This Week In My Classes: Keeping Up
/I am, mostly, but today I had my doubts about my students, many of whom seemed pretty tired and some of whom I’m reasonably certain were also (probably not unrelatedly) too behind on the reading to have anything to say in class.
That’s OK: it happens, especially around this time of term. It is startling to realize how far through the term we are, actually. We had an unusually warm October, and I think all the pleasant, sunny weather contributed to the sense that we were still in the opening phases. But here we are on November 1, and by the time we get back from our protracted study break (all of next week, plus the following Monday ‘in lieu of Remembrance Day’) we will be hurtling towards the end of it.
So what are we keeping up with? Well, in Close Reading we are working our way through Middlemarch. By today’s class everyone was supposed to have read to the end of Book V, which includes my favorite chapter (42) as well as the chapter in which Casaubon asks Dorothea to promise that if he dies, she will “carry out my wishes … avoid doing what I should deprecate, and apply yourself to do what I should desire.” It’s a painful moment for Dorothea, who is confronted with an impossible moral choice. (See for here for a more detailed commentary on that choice and its tangled ethics.)
I was worried going into class this morning because I spent most of Monday’s class talking at the students instead of with them. Sometimes when I’m teaching this novel, which I love so much and know so well, I have trouble getting out of my way — and out of theirs! I had been fretting, leading up to Monday’s class, because of the long break we’re going to have before we come back and finish our work on the novel, and I overcompensated. (In my defense, I think I did a pretty good job explaining the novel’s intricate structure with the help of my “Skwish” toy.) Today, however, I asked them to generate topics for discussion and then we just worked through the ones we had time for, with some left over for Friday’s class.
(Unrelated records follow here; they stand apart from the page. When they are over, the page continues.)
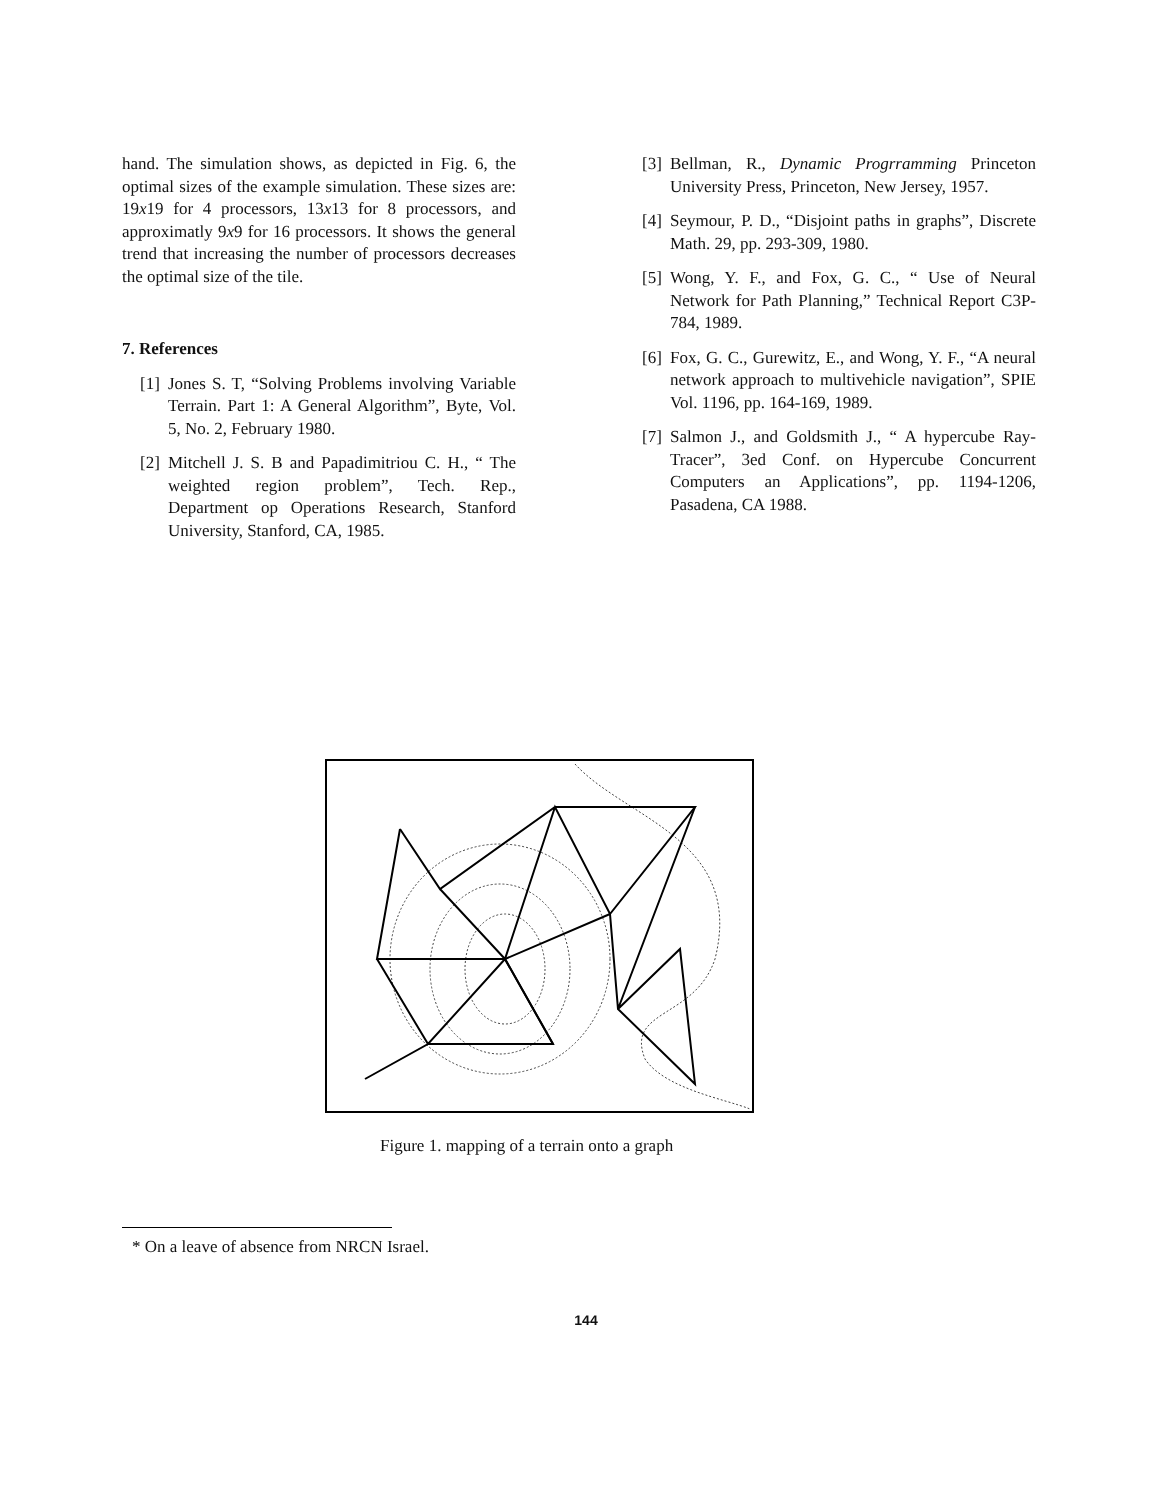hand. The simulation shows, as depicted in Fig. 6, the optimal sizes of the example simulation. These sizes are: 19x19 for 4 processors, 13x13 for 8 processors, and approximatly 9x9 for 16 processors. It shows the general trend that increasing the number of processors decreases the optimal size of the tile.
7. References
[1] Jones S. T, “Solving Problems involving Variable Terrain. Part 1: A General Algorithm”, Byte, Vol. 5, No. 2, February 1980.
[2] Mitchell J. S. B and Papadimitriou C. H., “ The weighted region problem”, Tech. Rep., Department op Operations Research, Stanford University, Stanford, CA, 1985.
[3] Bellman, R., Dynamic Progrramming Princeton University Press, Princeton, New Jersey, 1957.
[4] Seymour, P. D., “Disjoint paths in graphs”, Discrete Math. 29, pp. 293-309, 1980.
[5] Wong, Y. F., and Fox, G. C., “ Use of Neural Network for Path Planning,” Technical Report C3P-784, 1989.
[6] Fox, G. C., Gurewitz, E., and Wong, Y. F., “A neural network approach to multivehicle navigation”, SPIE Vol. 1196, pp. 164-169, 1989.
[7] Salmon J., and Goldsmith J., “ A hypercube Ray-Tracer”, 3ed Conf. on Hypercube Concurrent Computers an Applications”, pp. 1194-1206, Pasadena, CA 1988.
Figure 1. mapping of a terrain onto a graph
* On a leave of absence from NRCN Israel.
144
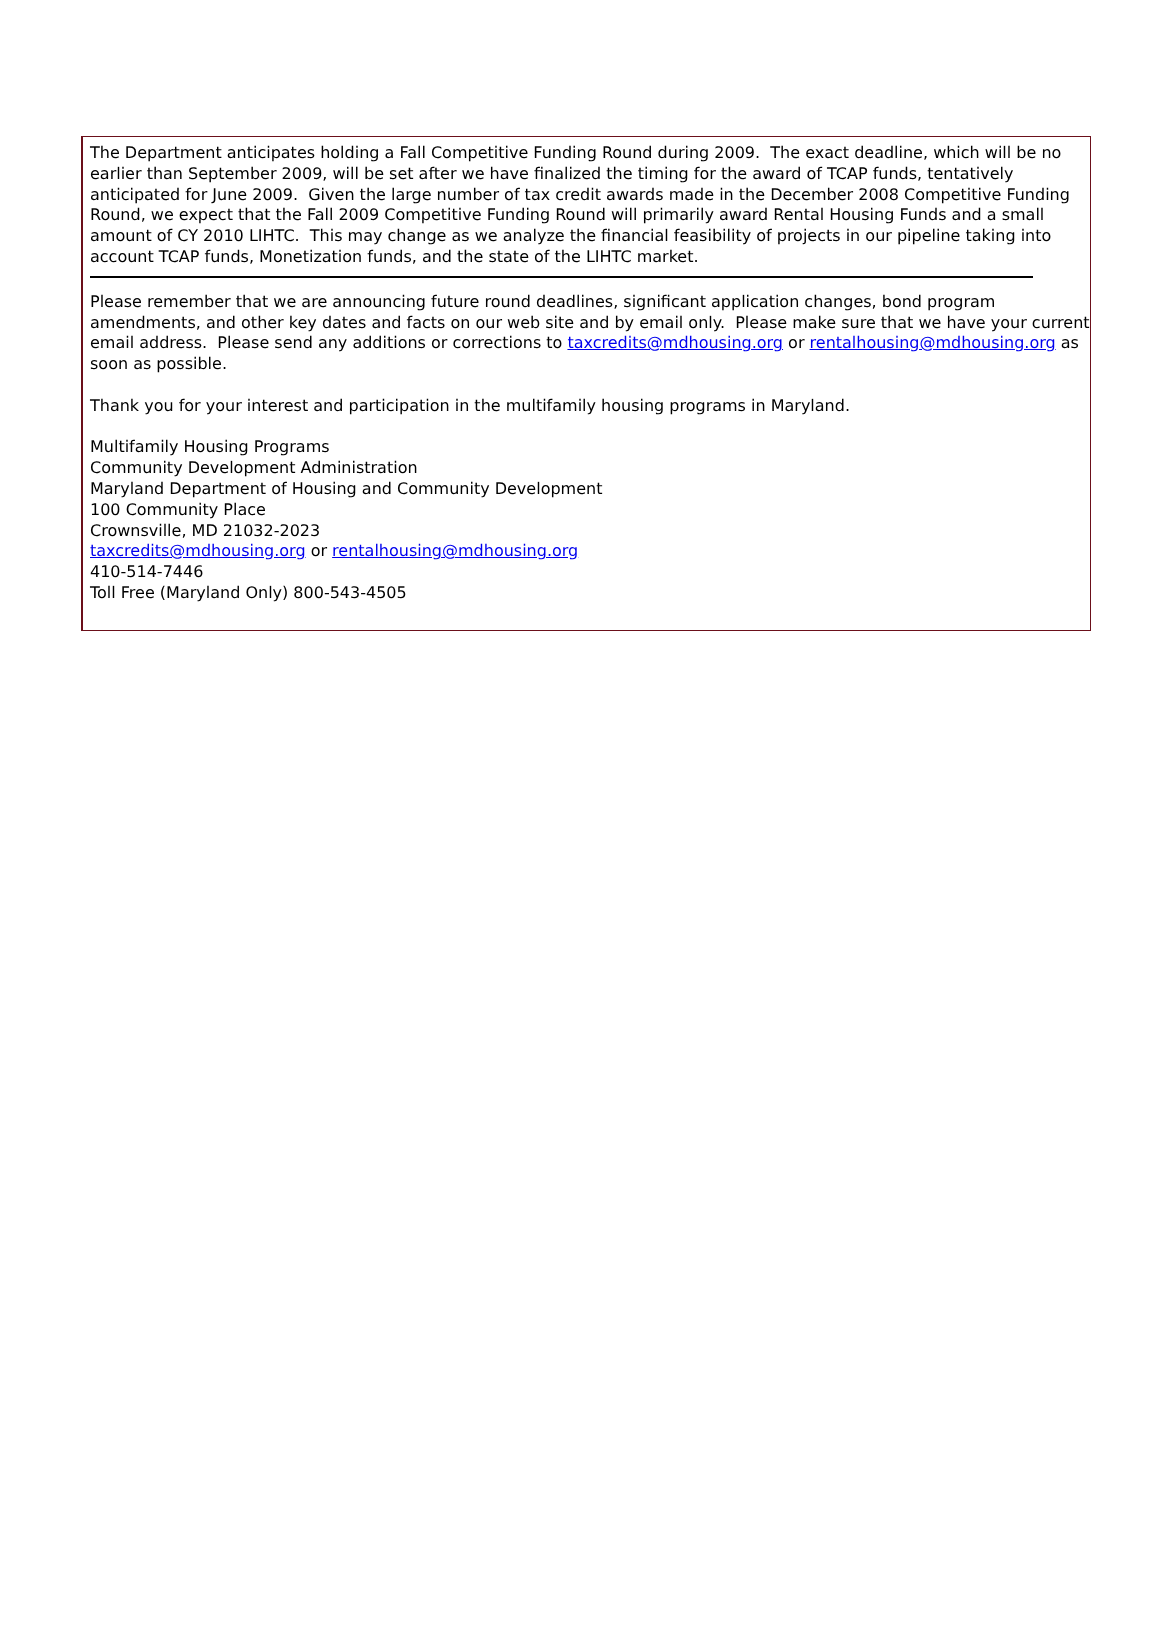The Department anticipates holding a Fall Competitive Funding Round during 2009. The exact deadline, which will be no earlier than September 2009, will be set after we have finalized the timing for the award of TCAP funds, tentatively anticipated for June 2009. Given the large number of tax credit awards made in the December 2008 Competitive Funding Round, we expect that the Fall 2009 Competitive Funding Round will primarily award Rental Housing Funds and a small amount of CY 2010 LIHTC. This may change as we analyze the financial feasibility of projects in our pipeline taking into account TCAP funds, Monetization funds, and the state of the LIHTC market.
Please remember that we are announcing future round deadlines, significant application changes, bond program amendments, and other key dates and facts on our web site and by email only. Please make sure that we have your current email address. Please send any additions or corrections to taxcredits@mdhousing.org or rentalhousing@mdhousing.org as soon as possible.
Thank you for your interest and participation in the multifamily housing programs in Maryland.
Multifamily Housing Programs
Community Development Administration
Maryland Department of Housing and Community Development
100 Community Place
Crownsville, MD 21032-2023
taxcredits@mdhousing.org or rentalhousing@mdhousing.org
410-514-7446
Toll Free (Maryland Only) 800-543-4505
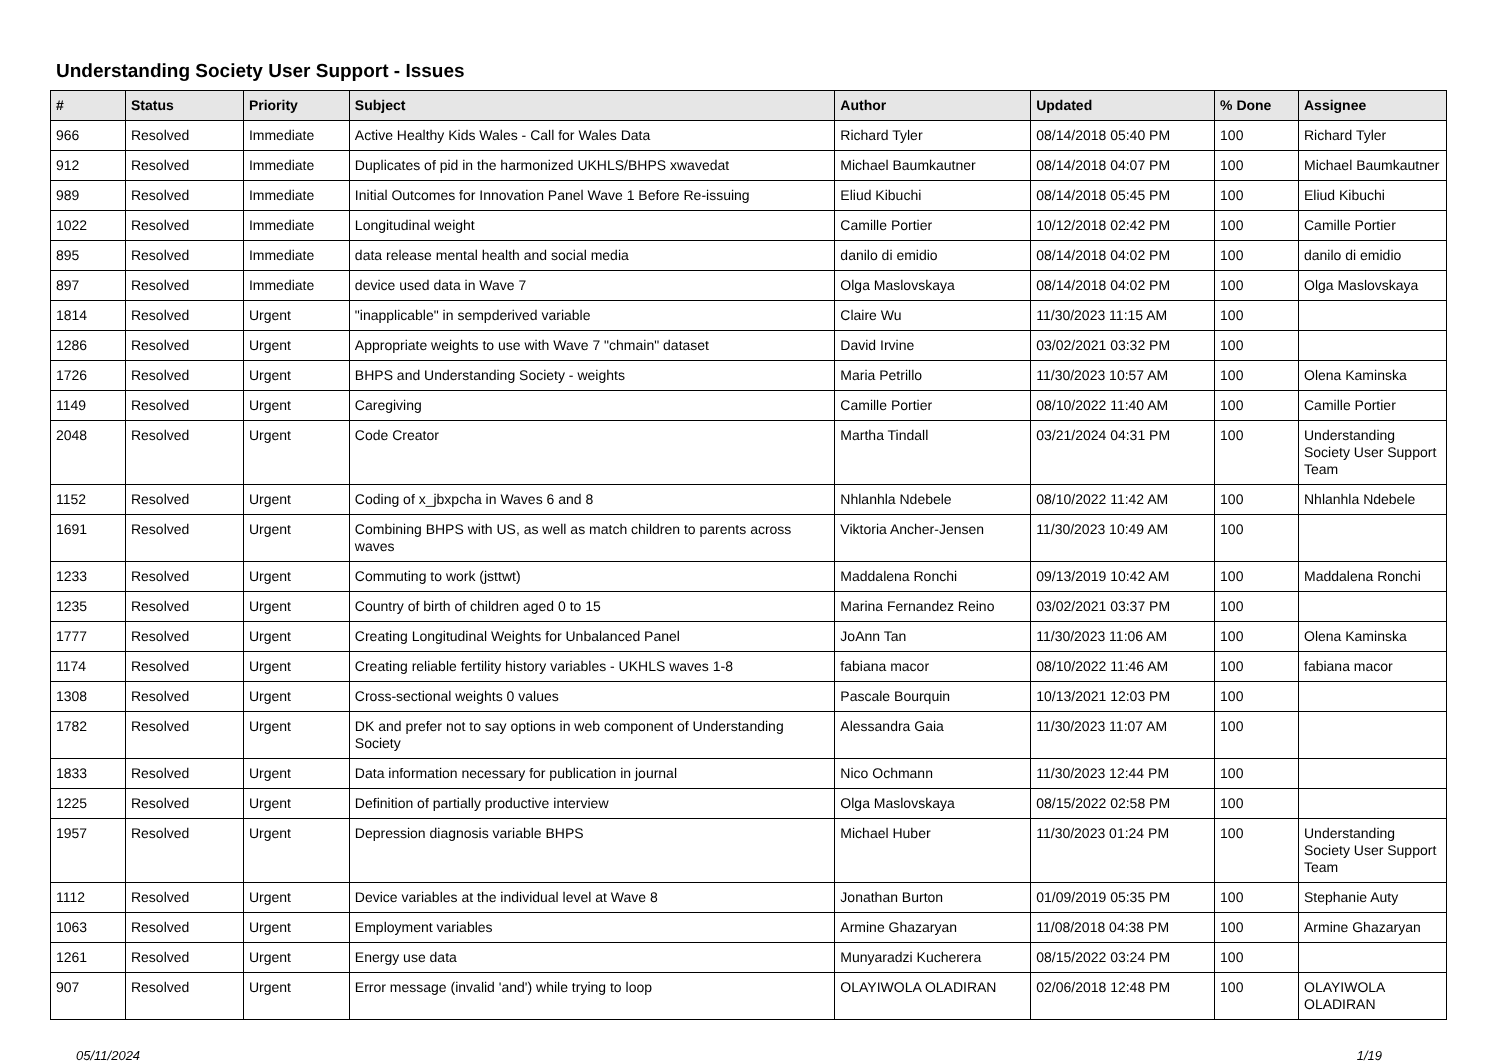Understanding Society User Support - Issues
| # | Status | Priority | Subject | Author | Updated | % Done | Assignee |
| --- | --- | --- | --- | --- | --- | --- | --- |
| 966 | Resolved | Immediate | Active Healthy Kids Wales - Call for Wales Data | Richard Tyler | 08/14/2018 05:40 PM | 100 | Richard Tyler |
| 912 | Resolved | Immediate | Duplicates of pid in the harmonized UKHLS/BHPS xwavedat | Michael Baumkautner | 08/14/2018 04:07 PM | 100 | Michael Baumkautner |
| 989 | Resolved | Immediate | Initial Outcomes for Innovation Panel Wave 1 Before Re-issuing | Eliud Kibuchi | 08/14/2018 05:45 PM | 100 | Eliud Kibuchi |
| 1022 | Resolved | Immediate | Longitudinal weight | Camille Portier | 10/12/2018 02:42 PM | 100 | Camille Portier |
| 895 | Resolved | Immediate | data release mental health and social media | danilo di emidio | 08/14/2018 04:02 PM | 100 | danilo di emidio |
| 897 | Resolved | Immediate | device used data in Wave 7 | Olga Maslovskaya | 08/14/2018 04:02 PM | 100 | Olga Maslovskaya |
| 1814 | Resolved | Urgent | "inapplicable" in sempderived variable | Claire Wu | 11/30/2023 11:15 AM | 100 | |
| 1286 | Resolved | Urgent | Appropriate weights to use with Wave 7 "chmain" dataset | David Irvine | 03/02/2021 03:32 PM | 100 | |
| 1726 | Resolved | Urgent | BHPS and Understanding Society - weights | Maria Petrillo | 11/30/2023 10:57 AM | 100 | Olena Kaminska |
| 1149 | Resolved | Urgent | Caregiving | Camille Portier | 08/10/2022 11:40 AM | 100 | Camille Portier |
| 2048 | Resolved | Urgent | Code Creator | Martha Tindall | 03/21/2024 04:31 PM | 100 | Understanding Society User Support Team |
| 1152 | Resolved | Urgent | Coding of x_jbxpcha in Waves 6 and 8 | Nhlanhla Ndebele | 08/10/2022 11:42 AM | 100 | Nhlanhla Ndebele |
| 1691 | Resolved | Urgent | Combining BHPS with US, as well as match children to parents across waves | Viktoria Ancher-Jensen | 11/30/2023 10:49 AM | 100 | |
| 1233 | Resolved | Urgent | Commuting to work (jsttwt) | Maddalena Ronchi | 09/13/2019 10:42 AM | 100 | Maddalena Ronchi |
| 1235 | Resolved | Urgent | Country of birth of children aged 0 to 15 | Marina Fernandez Reino | 03/02/2021 03:37 PM | 100 | |
| 1777 | Resolved | Urgent | Creating Longitudinal Weights for Unbalanced Panel | JoAnn Tan | 11/30/2023 11:06 AM | 100 | Olena Kaminska |
| 1174 | Resolved | Urgent | Creating reliable fertility history variables - UKHLS waves 1-8 | fabiana macor | 08/10/2022 11:46 AM | 100 | fabiana macor |
| 1308 | Resolved | Urgent | Cross-sectional weights 0 values | Pascale Bourquin | 10/13/2021 12:03 PM | 100 | |
| 1782 | Resolved | Urgent | DK and prefer not to say options in web component of Understanding Society | Alessandra Gaia | 11/30/2023 11:07 AM | 100 | |
| 1833 | Resolved | Urgent | Data information necessary for publication in journal | Nico Ochmann | 11/30/2023 12:44 PM | 100 | |
| 1225 | Resolved | Urgent | Definition of partially productive interview | Olga Maslovskaya | 08/15/2022 02:58 PM | 100 | |
| 1957 | Resolved | Urgent | Depression diagnosis variable BHPS | Michael Huber | 11/30/2023 01:24 PM | 100 | Understanding Society User Support Team |
| 1112 | Resolved | Urgent | Device variables at the individual level at Wave 8 | Jonathan Burton | 01/09/2019 05:35 PM | 100 | Stephanie Auty |
| 1063 | Resolved | Urgent | Employment variables | Armine Ghazaryan | 11/08/2018 04:38 PM | 100 | Armine Ghazaryan |
| 1261 | Resolved | Urgent | Energy use data | Munyaradzi Kucherera | 08/15/2022 03:24 PM | 100 | |
| 907 | Resolved | Urgent | Error message (invalid 'and') while trying to loop | OLAYIWOLA OLADIRAN | 02/06/2018 12:48 PM | 100 | OLAYIWOLA OLADIRAN |
05/11/2024 1/19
One of the things we talked about was that terrible promise and why she should or shouldn’t (or, must or must not) say yes to it; one of the things I was asked to do next time was explain the Raffles connection, which I will certainly do.
So that class went better than expected, but then my afternoon class went a bit worse: participation was pretty minimal (though everything that was proffered was really useful) and there was a lot of that whole “look down intently at your book every time she asks a question” thing that clearly signals “don’t ask me! don’t even look at me!” Again, that’s fine–up to a point! Everyone’s busy and reading for my class can’t always be everyone’s top priority, even if it is North and South. I was disappointed, though, because usually it’s a class favorite and today’s was a good installment, taking us right through the strike to the remarkable scene on the steps of Marlborough Mill:
Their reckless passion had carried them too far to stop — at least had carried some of them too far; for it is always the savage lads, with their love of cruel excitement, who head the riot — reckless to what bloodshed it may lead. A clog whizzed through the air. Margaret’s fascinated eyes watched its progress; it missed its aim, and she turned sick with affright, but changed not her position, only hid her face on Mr. Thornton s arm. Then she turned and spoke again:’
‘For God’s sake! do not damage your cause by this violence. You do not know what you are doing.’ She strove to make her words distinct.
A sharp pebble flew by her, grazing forehead and cheek, and drawing a blinding sheet of light before her eyes. She lay like one dead on Mr. Thornton’s shoulder.
We didn’t actually discuss that scene today, partly because it was clear a lot of them weren’t ready, but we did lay the groundwork, talking about Margaret’s character and her difficult transition from her idyllic country home to the bustle and jostle of Milton-Northern, and about her ability, as a sympathetic outsider, to bridge the gap between the classes caused by misunderstanding and (as they see it) antagonistic interests. She’s not perfect herself, so we are looking at how her Milton experience begins to change her from someone who takes her own preeminence for granted and disdains “shoppy people” to someone eager to be engaged with the industrial world that initially horrifies her. The reeducation is mutual, of course, so eventually (when everyone’s caught up) we will also talk about the changes wrought in Mr. Thornton by Margaret’s influence.
This is just our classroom work, of course. For all of us there are also papers and midterms, and we’re getting into reference letter season, and I’m reading a PhD thesis chapter, and there are committee meetings … I admit I was a bit scornful about having a fall reading week when it was first discussed, but I’m looking forward to the break in the routine, not least because on top of everything else I have some writing deadlines coming up! It’s busy, but mostly it’s a good kind of busy.